Task A
In the forum thread, why would Silvercreek Farmer consider a pump air rifle with a rifled barrel rather than a springer or a new Pumpmaster?
Task B
Reproduce the part of the forum thread starting with "## FLAndy (Nov" and going on through "(Oct 13, 2005)".

Document text
☆ ☆ ☆ ☆
I always heard 9mm sucked. I seldom waste a bullet on a possum.


----------



## Bellyman (Jul 6, 2013)

Allen W said:


> I always heard 9mm sucked. I seldom waste a bullet on a possum.


So what do you use on a possum, if you decide to waste a bullet, that is??


----------



## Allen W (Aug 2, 2008)

.22 get's the job done


----------



## FLAndy (Nov 6, 2015)

I've hunted all my life and have never shot a possum. I suppose a .17 or .22mag would be optimal, but the .22lr should do fine as well. I have shot several racoon with everything from a Sheridan .20 cal pellet rifle to a .223, but most with a Browning Buckmark .22lr on my trapline.


----------



## Silvercreek Farmer (Oct 13, 2005)

Thought I was upgrading my older Crosman Pumpmaster when I bought a 1000 fps Gamo break action, but the springer never was as accurate. I'd buy another pumpmaster, but new ones are smooth bores so they are probably not as as good as my old rifled one was. If I was buying one today, I might try one of the pumps with a rifled barrel over a springer. Nitro is interesting though...


----------



## mustangglp (Jul 7, 2015)

Bellyman said:


> So what do you use on a possum, if you decide to waste a bullet, that is??


My dogs kill them if they catch them never had any issue killing them with a 22lrr HP.


----------



## Irish Pixie (May 14, 2002)

I have a Gamo Big Cat 1250 that I use to shoot pigeons in the haymow. It works well.


----------
☆ ☆ ☆ ☆
Input data
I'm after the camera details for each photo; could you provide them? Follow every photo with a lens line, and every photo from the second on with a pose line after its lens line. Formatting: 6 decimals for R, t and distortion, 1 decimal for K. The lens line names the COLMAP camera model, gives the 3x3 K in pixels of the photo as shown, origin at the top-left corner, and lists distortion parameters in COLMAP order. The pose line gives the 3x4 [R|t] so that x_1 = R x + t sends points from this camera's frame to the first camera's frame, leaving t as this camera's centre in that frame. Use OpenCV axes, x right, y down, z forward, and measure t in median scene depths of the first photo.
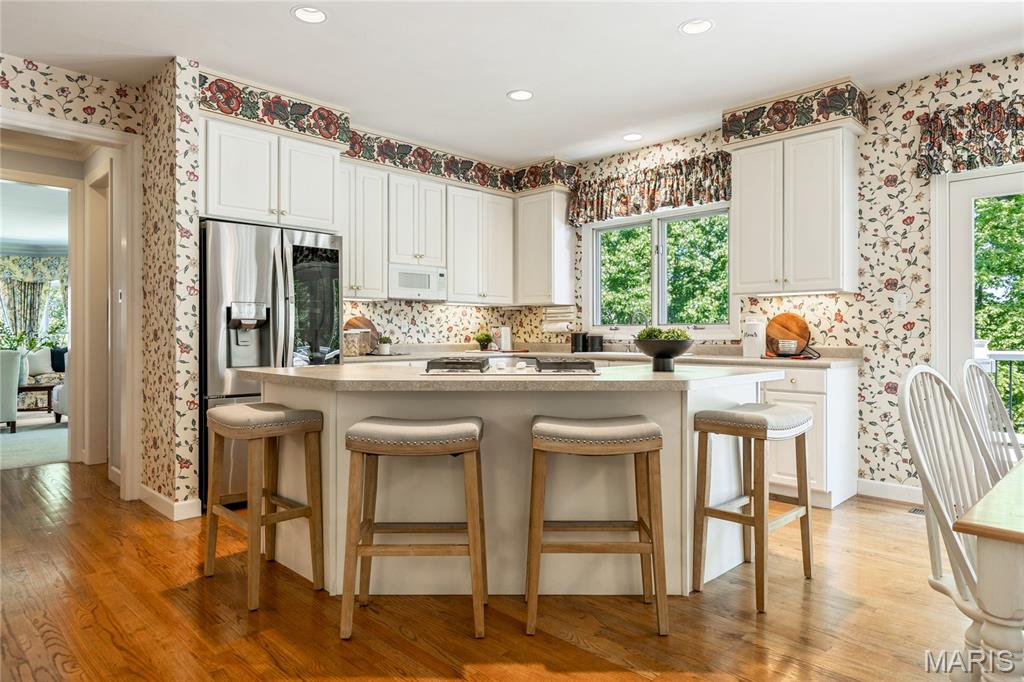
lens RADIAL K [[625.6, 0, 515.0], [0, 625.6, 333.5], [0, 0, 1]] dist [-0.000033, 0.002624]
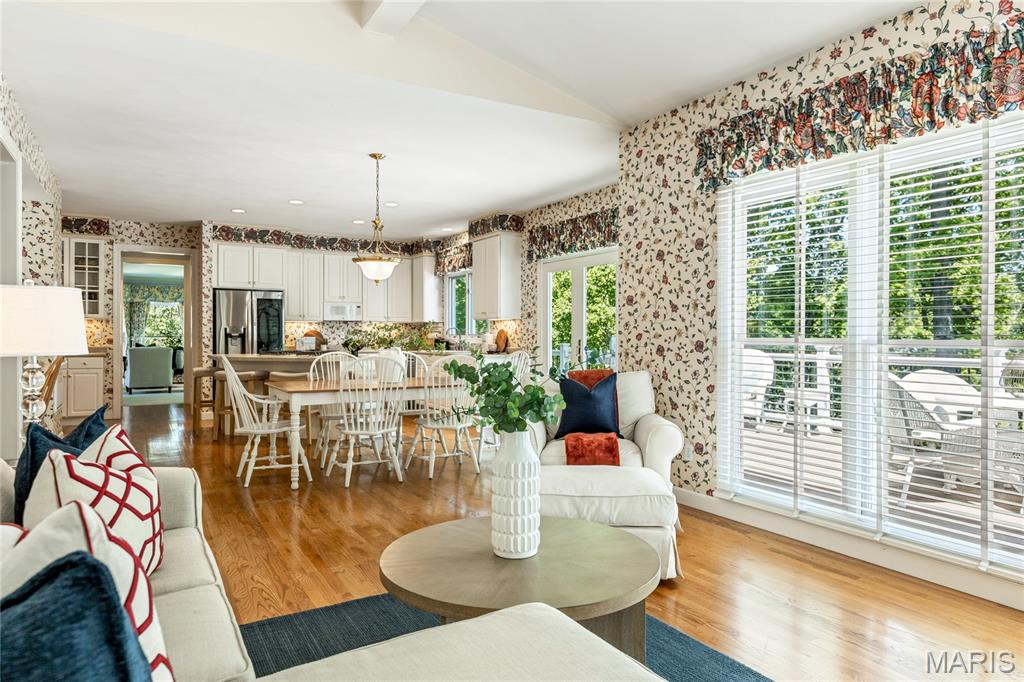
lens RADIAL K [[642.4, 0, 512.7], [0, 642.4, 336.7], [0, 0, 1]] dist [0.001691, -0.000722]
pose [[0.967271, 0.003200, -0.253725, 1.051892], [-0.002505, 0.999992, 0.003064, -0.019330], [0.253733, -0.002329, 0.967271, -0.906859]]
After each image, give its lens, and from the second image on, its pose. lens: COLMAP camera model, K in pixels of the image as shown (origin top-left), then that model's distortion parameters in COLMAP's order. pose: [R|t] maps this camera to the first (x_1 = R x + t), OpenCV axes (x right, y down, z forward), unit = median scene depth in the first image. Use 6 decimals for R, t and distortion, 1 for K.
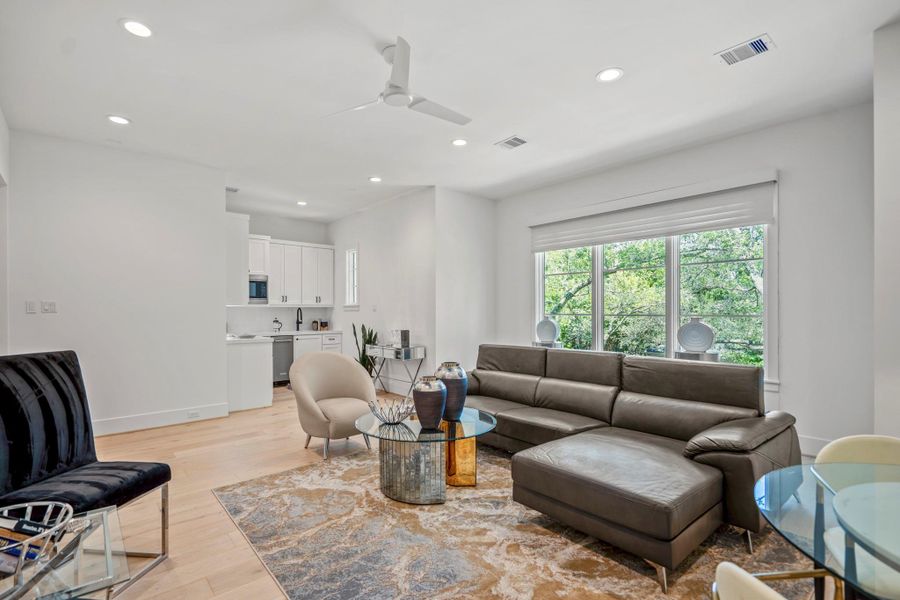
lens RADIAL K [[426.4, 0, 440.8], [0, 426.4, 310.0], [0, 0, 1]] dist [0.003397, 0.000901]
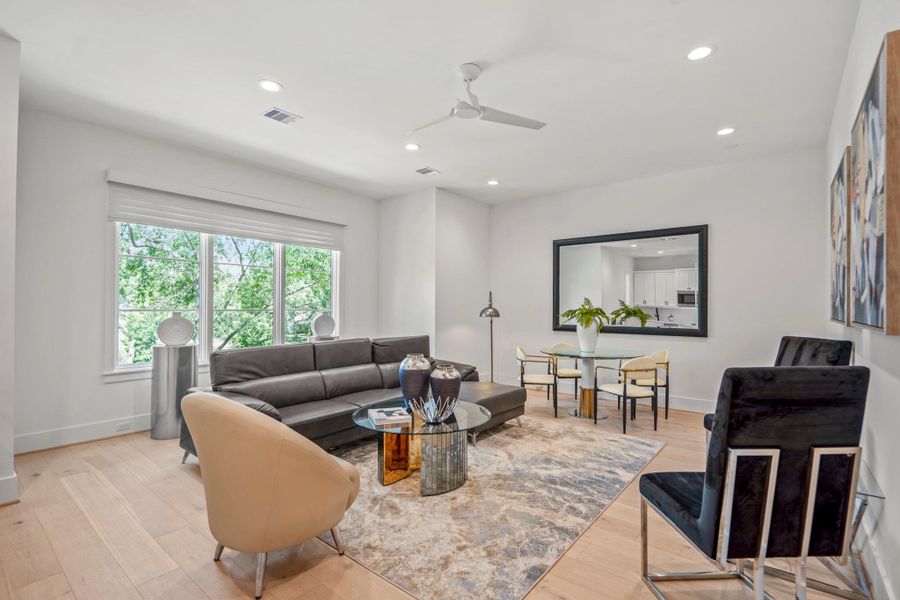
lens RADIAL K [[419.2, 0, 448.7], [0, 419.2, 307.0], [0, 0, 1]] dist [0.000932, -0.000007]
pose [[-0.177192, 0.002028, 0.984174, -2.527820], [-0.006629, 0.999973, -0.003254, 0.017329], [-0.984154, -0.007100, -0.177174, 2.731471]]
☆ ☆ ☆ ☆
Written answer A
The Gamo springer bought as an upgrade was never as accurate as the older Crosman Pumpmaster. New Pumpmasters are smooth bores, so they are probably not as good as the old rifled one.

Written answer B
## FLAndy (Nov 6, 2015)

I've hunted all my life and have never shot a possum. I suppose a .17 or .22mag would be optimal, but the .22lr should do fine as well. I have shot several racoon with everything from a Sheridan .20 cal pellet rifle to a .223, but most with a Browning Buckmark .22lr on my trapline.


----------



## Silvercreek Farmer (Oct 13, 2005)